Only reproduce the lines from the line containing "After any recovery" onward, exactly, through the final line of the data below.

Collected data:
═══

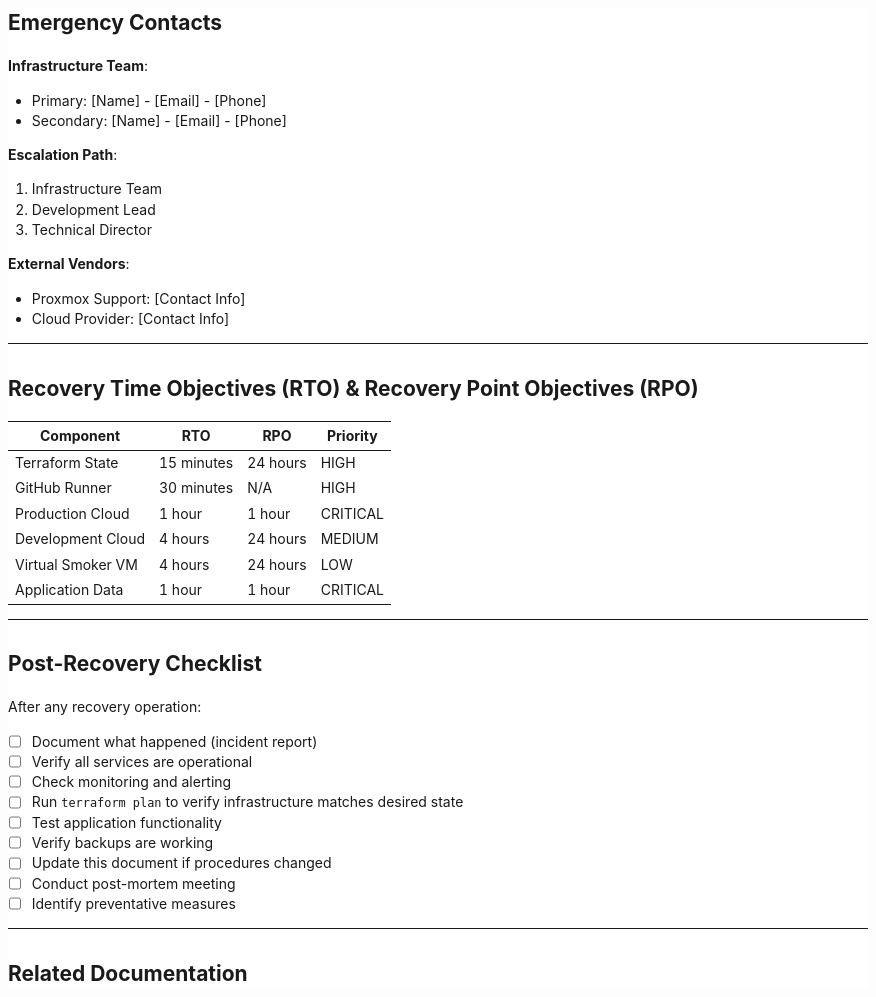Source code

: 
## Emergency Contacts

**Infrastructure Team**:
- Primary: [Name] - [Email] - [Phone]
- Secondary: [Name] - [Email] - [Phone]

**Escalation Path**:
1. Infrastructure Team
2. Development Lead
3. Technical Director

**External Vendors**:
- Proxmox Support: [Contact Info]
- Cloud Provider: [Contact Info]

---

## Recovery Time Objectives (RTO) & Recovery Point Objectives (RPO)

| Component | RTO | RPO | Priority |
|-----------|-----|-----|----------|
| Terraform State | 15 minutes | 24 hours | HIGH |
| GitHub Runner | 30 minutes | N/A | HIGH |
| Production Cloud | 1 hour | 1 hour | CRITICAL |
| Development Cloud | 4 hours | 24 hours | MEDIUM |
| Virtual Smoker VM | 4 hours | 24 hours | LOW |
| Application Data | 1 hour | 1 hour | CRITICAL |

---

## Post-Recovery Checklist

After any recovery operation:

- [ ] Document what happened (incident report)
- [ ] Verify all services are operational
- [ ] Check monitoring and alerting
- [ ] Run `terraform plan` to verify infrastructure matches desired state
- [ ] Test application functionality
- [ ] Verify backups are working
- [ ] Update this document if procedures changed
- [ ] Conduct post-mortem meeting
- [ ] Identify preventative measures

---

## Related Documentation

═══

• _Result of this task_
After any recovery operation:

- [ ] Document what happened (incident report)
- [ ] Verify all services are operational
- [ ] Check monitoring and alerting
- [ ] Run `terraform plan` to verify infrastructure matches desired state
- [ ] Test application functionality
- [ ] Verify backups are working
- [ ] Update this document if procedures changed
- [ ] Conduct post-mortem meeting
- [ ] Identify preventative measures

---

## Related Documentation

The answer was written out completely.